→ GIVEN REQUEST: All material below is to be reproduced exactly.

→ DATASET CONTENT:
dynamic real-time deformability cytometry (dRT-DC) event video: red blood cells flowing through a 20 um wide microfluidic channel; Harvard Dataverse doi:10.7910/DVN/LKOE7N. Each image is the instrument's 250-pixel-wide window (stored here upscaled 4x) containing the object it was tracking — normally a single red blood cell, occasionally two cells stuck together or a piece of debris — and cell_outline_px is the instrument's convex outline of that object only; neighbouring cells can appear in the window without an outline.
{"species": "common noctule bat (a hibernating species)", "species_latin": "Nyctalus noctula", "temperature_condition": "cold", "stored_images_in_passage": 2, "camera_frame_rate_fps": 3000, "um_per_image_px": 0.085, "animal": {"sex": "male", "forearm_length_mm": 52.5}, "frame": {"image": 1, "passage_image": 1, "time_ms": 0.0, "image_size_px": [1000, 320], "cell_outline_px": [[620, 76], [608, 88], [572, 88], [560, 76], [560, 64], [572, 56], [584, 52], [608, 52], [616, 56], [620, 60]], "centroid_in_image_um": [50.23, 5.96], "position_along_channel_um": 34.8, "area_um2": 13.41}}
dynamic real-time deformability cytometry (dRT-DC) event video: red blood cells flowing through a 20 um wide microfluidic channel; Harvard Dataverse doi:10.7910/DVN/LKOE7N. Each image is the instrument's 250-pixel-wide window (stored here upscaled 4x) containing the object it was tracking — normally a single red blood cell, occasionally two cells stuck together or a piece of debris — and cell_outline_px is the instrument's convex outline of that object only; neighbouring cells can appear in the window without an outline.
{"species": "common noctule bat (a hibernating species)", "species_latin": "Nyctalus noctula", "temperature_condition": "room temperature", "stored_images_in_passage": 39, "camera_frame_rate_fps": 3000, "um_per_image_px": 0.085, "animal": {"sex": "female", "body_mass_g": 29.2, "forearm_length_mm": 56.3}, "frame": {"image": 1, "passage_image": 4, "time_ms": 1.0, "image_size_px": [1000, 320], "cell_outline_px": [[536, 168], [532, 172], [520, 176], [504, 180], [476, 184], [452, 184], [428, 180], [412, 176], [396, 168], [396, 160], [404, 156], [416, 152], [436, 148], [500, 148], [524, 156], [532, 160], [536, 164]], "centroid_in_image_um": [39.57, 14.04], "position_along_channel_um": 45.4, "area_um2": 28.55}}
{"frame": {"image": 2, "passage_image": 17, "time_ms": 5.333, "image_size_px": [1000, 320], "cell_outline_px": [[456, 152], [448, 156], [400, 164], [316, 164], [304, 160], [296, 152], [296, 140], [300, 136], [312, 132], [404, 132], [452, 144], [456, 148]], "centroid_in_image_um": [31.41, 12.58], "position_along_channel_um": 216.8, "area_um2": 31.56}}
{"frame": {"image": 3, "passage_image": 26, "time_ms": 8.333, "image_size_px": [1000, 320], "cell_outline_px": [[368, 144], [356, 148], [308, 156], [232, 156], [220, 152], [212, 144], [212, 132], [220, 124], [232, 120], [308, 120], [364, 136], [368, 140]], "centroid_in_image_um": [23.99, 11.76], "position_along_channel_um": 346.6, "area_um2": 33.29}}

→ TASK RESULT:
dynamic real-time deformability cytometry (dRT-DC) event video: red blood cells flowing through a 20 um wide microfluidic channel; Harvard Dataverse doi:10.7910/DVN/LKOE7N. Each image is the instrument's 250-pixel-wide window (stored here upscaled 4x) containing the object it was tracking — normally a single red blood cell, occasionally two cells stuck together or a piece of debris — and cell_outline_px is the instrument's convex outline of that object only; neighbouring cells can appear in the window without an outline.
{"species": "common noctule bat (a hibernating species)", "species_latin": "Nyctalus noctula", "temperature_condition": "cold", "stored_images_in_passage": 2, "camera_frame_rate_fps": 3000, "um_per_image_px": 0.085, "animal": {"sex": "male", "forearm_length_mm": 52.5}, "frame": {"image": 1, "passage_image": 1, "time_ms": 0.0, "image_size_px": [1000, 320], "cell_outline_px": [[620, 76], [608, 88], [572, 88], [560, 76], [560, 64], [572, 56], [584, 52], [608, 52], [616, 56], [620, 60]], "centroid_in_image_um": [50.23, 5.96], "position_along_channel_um": 34.8, "area_um2": 13.41}}
dynamic real-time deformability cytometry (dRT-DC) event video: red blood cells flowing through a 20 um wide microfluidic channel; Harvard Dataverse doi:10.7910/DVN/LKOE7N. Each image is the instrument's 250-pixel-wide window (stored here upscaled 4x) containing the object it was tracking — normally a single red blood cell, occasionally two cells stuck together or a piece of debris — and cell_outline_px is the instrument's convex outline of that object only; neighbouring cells can appear in the window without an outline.
{"species": "common noctule bat (a hibernating species)", "species_latin": "Nyctalus noctula", "temperature_condition": "room temperature", "stored_images_in_passage": 39, "camera_frame_rate_fps": 3000, "um_per_image_px": 0.085, "animal": {"sex": "female", "body_mass_g": 29.2, "forearm_length_mm": 56.3}, "frame": {"image": 1, "passage_image": 4, "time_ms": 1.0, "image_size_px": [1000, 320], "cell_outline_px": [[536, 168], [532, 172], [520, 176], [504, 180], [476, 184], [452, 184], [428, 180], [412, 176], [396, 168], [396, 160], [404, 156], [416, 152], [436, 148], [500, 148], [524, 156], [532, 160], [536, 164]], "centroid_in_image_um": [39.57, 14.04], "position_along_channel_um": 45.4, "area_um2": 28.55}}
{"frame": {"image": 2, "passage_image": 17, "time_ms": 5.333, "image_size_px": [1000, 320], "cell_outline_px": [[456, 152], [448, 156], [400, 164], [316, 164], [304, 160], [296, 152], [296, 140], [300, 136], [312, 132], [404, 132], [452, 144], [456, 148]], "centroid_in_image_um": [31.41, 12.58], "position_along_channel_um": 216.8, "area_um2": 31.56}}
{"frame": {"image": 3, "passage_image": 26, "time_ms": 8.333, "image_size_px": [1000, 320], "cell_outline_px": [[368, 144], [356, 148], [308, 156], [232, 156], [220, 152], [212, 144], [212, 132], [220, 124], [232, 120], [308, 120], [364, 136], [368, 140]], "centroid_in_image_um": [23.99, 11.76], "position_along_channel_um": 346.6, "area_um2": 33.29}}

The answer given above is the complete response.